When Mark had designs on Sarah
Dubliners Mark and Sarah Swan have launched design and tailoring businesses in recent times
Published 29/08/2016 | 02:30
Mark Swan instantly fancied Sarah Murray when he met her in London in 1999, but alas it wasn't looking good for him initially. "Sarah had just broken up with a guy, and said she hated men," laughs Mark, then 25.
"She was really pretty and immaculately dressed, and I liked her a lot as she was a real lady. She was the kind of woman I would want to bring home to my parents. I was very unromantic and a typical lad, so I bought her a pint of Guinness even though she had never drunk out of a pint glass in her life."
Sarah, then 23, insists that she didn't hate men at all, but was just looking for a bit of space to find herself after coming out of a previous relationship. She was friends with Mark's flatmate Craig back in Dublin, and was meeting him for a drink so he could introduce her to London.
"Mark and I definitely had a connection and I kind of fought that initially," she says. "I just wanted to be friends because I wasn't in the frame of mind for romance. I felt I was in London for fun and to further my career, so I didn't have time for a relationship, but I trusted Mark and found him really grounded and down to earth."
Mark and Sarah were friends for six months, and over time, she realised that she was falling for him. She says he was a terrible messer who would to try to make her jealous by telling her he was going to the theatre with someone else since she insisted she just wanted to be friends. "He was persistent but it definitely worked," she says. "When we finally got together, I felt like we had been together forever. It was quite intense, so every now and again, we would get frightened and break up for a week."
Sarah and Mark got married in 2006 in a beautiful villa in Udine in Italy. Prior to that, they returned to Dublin and bought a house in Sandymount in 2003. Now 42, Mark is from Howth and is the eldest of Breda and Alan Swan's four children. His grandfather and father were tailors, and his dad created the Kartel brand of men's clothing in 1985. He also designed for Mark's brother Karl's business, G-MAC by Kartel, which is a golf brand in conjunction with Graeme McDowell.
Mark got a job in a golf company after school. Then he went to London to work with Callaway Golf Europe, ultimately becoming area sales manager for Ireland for ten years. He then started his own business, My Personal Tailor, in 2012, which provides top quality corporate and wedding wear to individuals and businesses, with made-to-measure and ready-made suits made from the finest Yorkshire and Italian wools, Irish linens and Donegal tweeds. For convenience, Mark can come to your business or home, or you can visit his city-centre office.
"The majority of men hate shopping, so I was always running in and out of my dad's business picking up suits for guys," he says. "That's when I came up with the idea for the business. Its super convenient, and I now have a database of about 1,500 clients.
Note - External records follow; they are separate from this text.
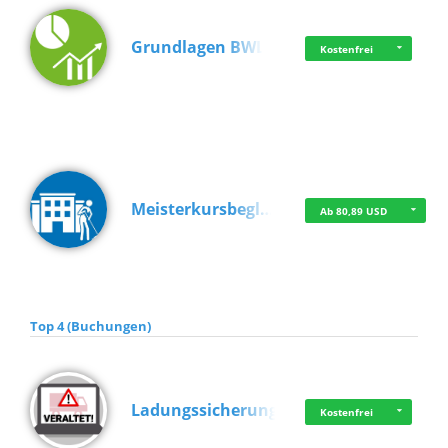
Grundlagen BWL
Kostenfrei
Meisterkursbegl…
Ab 80,89 USD
Top 4 (Buchungen)
Ladungssicherung
Kostenfrei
Sarah is a director of my business as she's great with the accountancy side and figures, whereas I just love getting out and selling."
Sarah, now 40, is from Killiney, and she has two younger sisters. Her parents are now divorced and both are well-known. Her mum, Judy Houston, was a model, and Sarah actually appeared with her on the cover of U magazine when she was six. Her dad is entrepreneur Louis Murray, who owned nightclubs and hotels like La Stampa and Barbarella's, and Sarah thinks she got her creativity from both of her parents.
"They were always ahead of their time," she says. "I studied interior design as I thought fashion was too tough to break into, and did Italian and history of art at UCD. I went to London and did internships with different people, including Joseph, Christophe Gollut and Mimmi O'Connell. I also worked for Louise Kennedy in Dublin. Dad was doing up Samsara bar in Dawson street and he asked me to design it. Then I designed and ran a unique Asian-inspired spa retreat called Mandala in La Stampa for eight years and I loved it. I also did some design work commissions in that time."
Sarah took a break when she and Mark became parents to Zach, 8, and Juliette, 6. She has now set up her own scarf company with Peter Homan, called Sarah Swan Dublin. She designed the digitally printed cashmere scarves and they retail in various stores, and the new collection incorporates Peter's art. "I will probably do a men's range next, maybe neck ties, pocket squares or ponchos," she says. "I have so many ideas so this is just the start. A few companies have approached me to do their branding and that is something I would really love to do."
With two relatively new businesses, Sarah and Mark say that mixing business and their personal life can be stressful. They believe keeping their date nights going is important and Mark will play golf and Sarah goes out with friends to unwind. Mark says that Sarah is very kind, considerate and caring, and whereas he is more chilled-out about things, she worries and is not great at switching off from work in the evening.
"That's our biggest challenge," agrees Sarah. "Mark is a brilliant father and he never holds a grudge and he still makes me laugh."